I just ran my new dust collector to my router table and the one place I am not picking up is when cutting dadoes.
The chips run along the channel and onto the table and then the ground as the piece is pushed over the bit.

Have any of you drilled holes on the insert to allow air to flow down through it?

If so, what is the largest hole size you think would be safe so as not to lose any support capacity? Also hole spacing?
The insert is aluminum and is pretty thick and rigid as is but I don't want to do too much that could cause any weakness.


----------



## Holbs (Nov 4, 2012)

I see that all the time on youtube videos and such. Only during dado cuts on router table (I use table saw for time being for such). When it comes time to build me a router table cabinet, I plan on cutting 1" holes (or 1/2"... undetermined) downward vent slots spaced out to the left of the bit to help solve that problem.


----------



## AZWoody (Jan 18, 2015)

Thanks, I'll see what I can find on youtube. I have never noticed that so I'll have to start paying attention.

Do you recall what kind of spacing you have seen?
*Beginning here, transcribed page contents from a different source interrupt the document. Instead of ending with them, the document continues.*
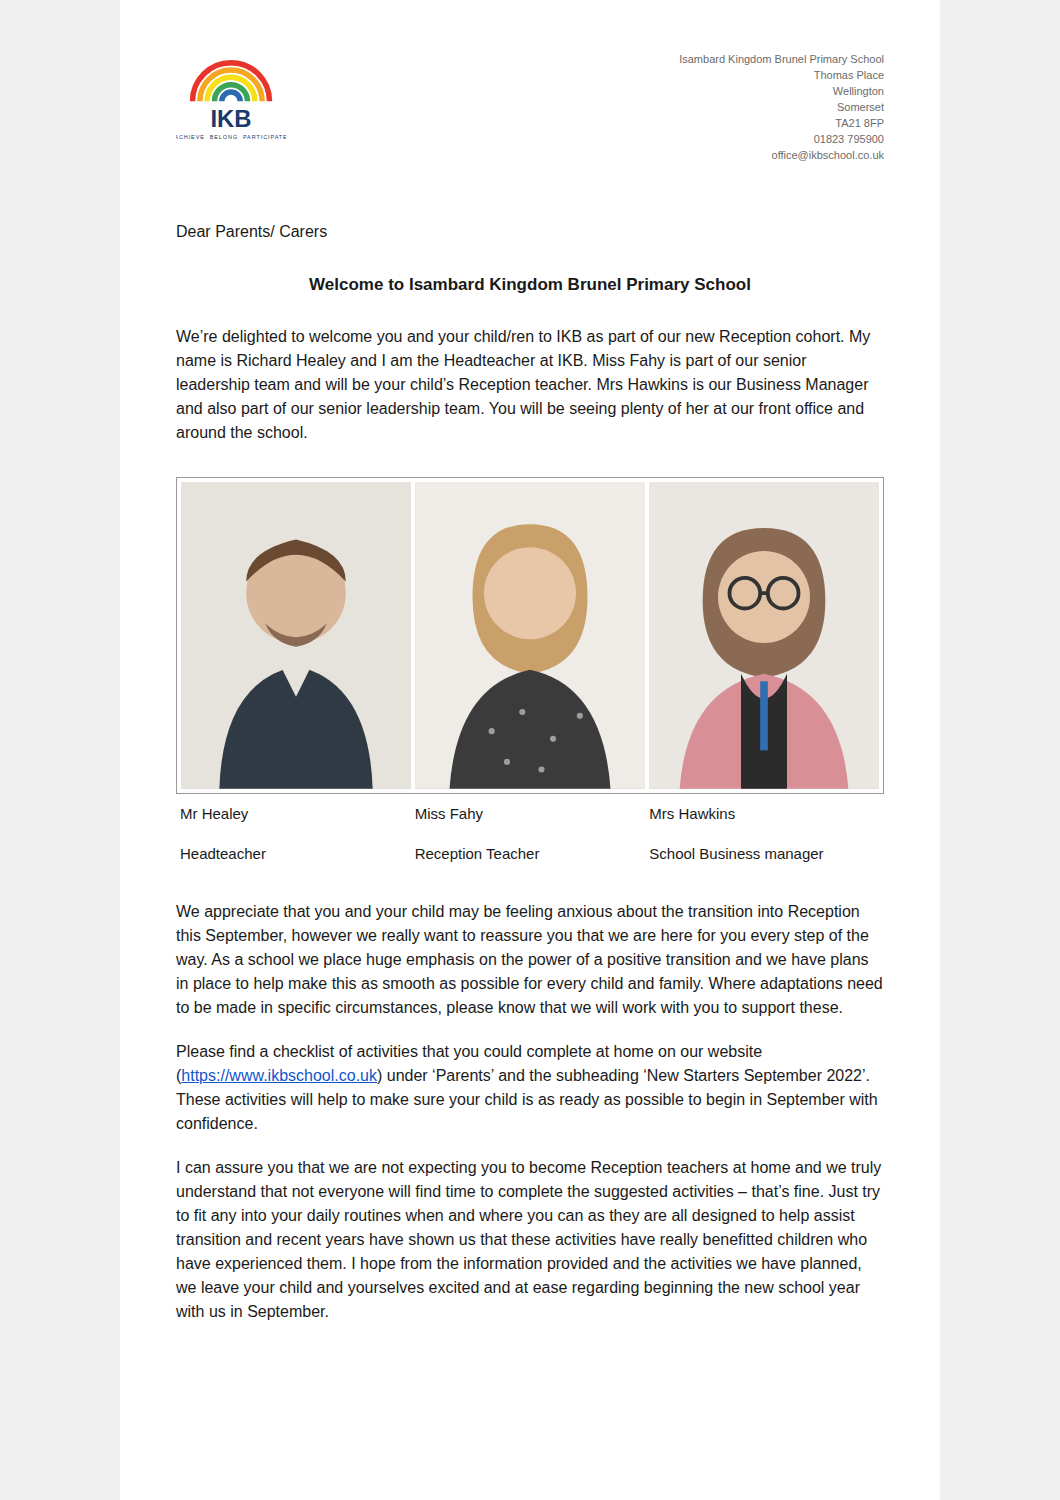IKB school logo IKB ACHIEVE BELONG PARTICIPATE
Isambard Kingdom Brunel Primary School
Thomas Place
Wellington
Somerset
TA21 8FP
01823 795900
office@ikbschool.co.uk
Dear Parents/ Carers
Welcome to Isambard Kingdom Brunel Primary School
We’re delighted to welcome you and your child/ren to IKB as part of our new Reception cohort. My name is Richard Healey and I am the Headteacher at IKB. Miss Fahy is part of our senior leadership team and will be your child’s Reception teacher. Mrs Hawkins is our Business Manager and also part of our senior leadership team. You will be seeing plenty of her at our front office and around the school.
Mr Healey, Headteacher
Miss Fahy, Reception Teacher
Mrs Hawkins, School Business Manager
Mr Healey
Headteacher Miss Fahy
Reception Teacher Mrs Hawkins
School Business manager
We appreciate that you and your child may be feeling anxious about the transition into Reception this September, however we really want to reassure you that we are here for you every step of the way. As a school we place huge emphasis on the power of a positive transition and we have plans in place to help make this as smooth as possible for every child and family. Where adaptations need to be made in specific circumstances, please know that we will work with you to support these.
Please find a checklist of activities that you could complete at home on our website (https://www.ikbschool.co.uk) under ‘Parents’ and the subheading ‘New Starters September 2022’. These activities will help to make sure your child is as ready as possible to begin in September with confidence.
I can assure you that we are not expecting you to become Reception teachers at home and we truly understand that not everyone will find time to complete the suggested activities – that’s fine. Just try to fit any into your daily routines when and where you can as they are all designed to help assist transition and recent years have shown us that these activities have really benefitted children who have experienced them. I hope from the information provided and the activities we have planned, we leave your child and yourselves excited and at ease regarding beginning the new school year with us in September.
I am thinking I only need to drill the out-feed side of the insert and a pattern maybe from 1" in front, to 1" behind the bit.


----------



## Holbs (Nov 4, 2012)

I actually have never seen anyone do venting for dust collection to the left of the router bit. It was something I was going to give a try. Who knows, maybe make it an insert for dado cuts that can be replaced with solid piece for other cuts. Maybe something more simpler, put some duct collection to the far left end of the table itself, flush with the table. Though, that would still leave dust on the table but at least catches what slides off.


----------



## conifur (Apr 1, 2015)

There are a # of them there Utube they look great and now that I am in the process of making a full time router table thanks for the reminder about that because I use mine for dadoes alot except on large pieces or any time cutting a dedicated groove.


----------